Refracted through the recollections of most cricket fans I know, I’m inclined to think of this match as a final referendum – in the days when India’s representatives at such tournaments were no good – on which team Indian cricket fans came to support as their second-favourite.
Even if that framing is somewhat inaccurate in its particulars, I have little doubt that the outpouring of sympathy that accompanied South Africa’s incredible last-over capitulation contributed heavily to securing them that second-favourite status in many an Indian heart on the night of June 17, 1999.
In the years since then, in and through and after conversations that will never leave me, I’ve often wondered what drove me to throw my lot in with Australia that night. The only thing I can say for sure is that I don’t know for sure.
What I am sure of is that South Africa, on the day and through the tournament, were more complete, better balanced, and infinitely more exciting to watch. They were more dominant in every phase of play, more innovative in several ways, and had, to my mind, the beating of Australia in terms of individual talent. (I say the last of these with trepidation – that semi-final may well represent the twenty-two most talented men to ever take the field in a World Cup match.)
And, as the magnitude of that heartbreaking 10th wicket run-out which threw the South Africans out of the World Cup on a technicality finally burst through, it required understandably little persuasion to side with the team that stood inconsolable and vulnerable and human in defeat. (The strange thing is, I’m usually a sucker for such emotion. Examples of it in my own experience are too many to recount but the one that comes to me most immediately perhaps illustrates the point best: it took me until he threw away a winning position to lose the 2005 Australian Open semi-final 9-7 in the fifth set to finally embrace rather than resist Roger Federer’s early-career dominance in men’s tennis.)
Yet, for some reason, as this semi-final took one audacious twist after another, I was drawn, with rising stubbornness and determination, to these absurdly driven Australians, who looked capable of making a mistake every ball but also looked like they’d rather die than give up. I was drawn so strongly, in fact, that I’m still at it two decades later.
Rob Smyth, in a wonderful memoir published earlier today, has placed this match at No 1 in a list of the greatest matches ever played at a World Cup:
“Two things demonstrate that a sporting contest has moved beyond greatness,” he writes.
“The first is that, when you watch the video – even 20 years later, even when you know exactly what is going happen, even when you’re a neutral – you still feel nervous.
The second is that, at the moment of triumph, those on the winning side lose control of their limbs…[Adam] Gilchrist, having broken the stumps at one end, then ran straight down the other end to collect a souvenir. He had no idea why.
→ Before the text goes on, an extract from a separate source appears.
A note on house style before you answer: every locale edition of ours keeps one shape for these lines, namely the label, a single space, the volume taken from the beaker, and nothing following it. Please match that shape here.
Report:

The primal roar of the Australian players remains vivid in the mind’s ear. Many of them have described it as the greatest moment of their careers – yet some didn’t know precisely what they were cheering [after all, a knock-out match had ended in a tie].
It was Australia’s triumph, yet, in many ways, the game belongs to South Africa, who were instantly plunged into the kind of sporting grief that few will ever know.”
That’s a great articulation. It really is.
To it, I’ll add a third “beyond greatness” yardstick: it was as powerful a harbinger of the cricketing fates of South Africa and Australia in World Cup cricket as it was possible to imagine. While the match itself retains an endless allure, it is now impossible to untangle from this single moment in time what has happened since.
Indeed, if, in the throes of South Africa’s despair, a time traveller from two decades in the future had said that they would be denied, in turn, at five successive World Cups, by this tied game, by a horrific Duckworth-Lewis miscalculation (2003), by Australia in a semi-final again (2007), by a collapse from 2/108 chasing 222 in a quarter-final (2011), and in yet another contender for the greatest World Cup game of all time in yet another semi-final (2015), you’d have been tempted to believe it.
And if the same time traveller, in the pandemonium that enveloped the Australians, had offered that they would win four of those next five World Cups and utterly dominate one-day cricket in the process, you might just have bet long odds on that, too.
I know I would have.
It’s also perhaps why I’m hesitant to admit that Smyth’s essay on the semi-final – as exceptional and vivid and brilliantly crafted as it is – does justice to what happened in Edgbaston that day.
The simple truth is a blunt one: to anyone who grew up watching cricket as part of our generation, THAT South Africa v Australia match has attained escape velocity past the tethers of narrative writing.
No matter what our sporting loyalties, it endures more powerfully in our hearts and minds than words will ever be able to fully express.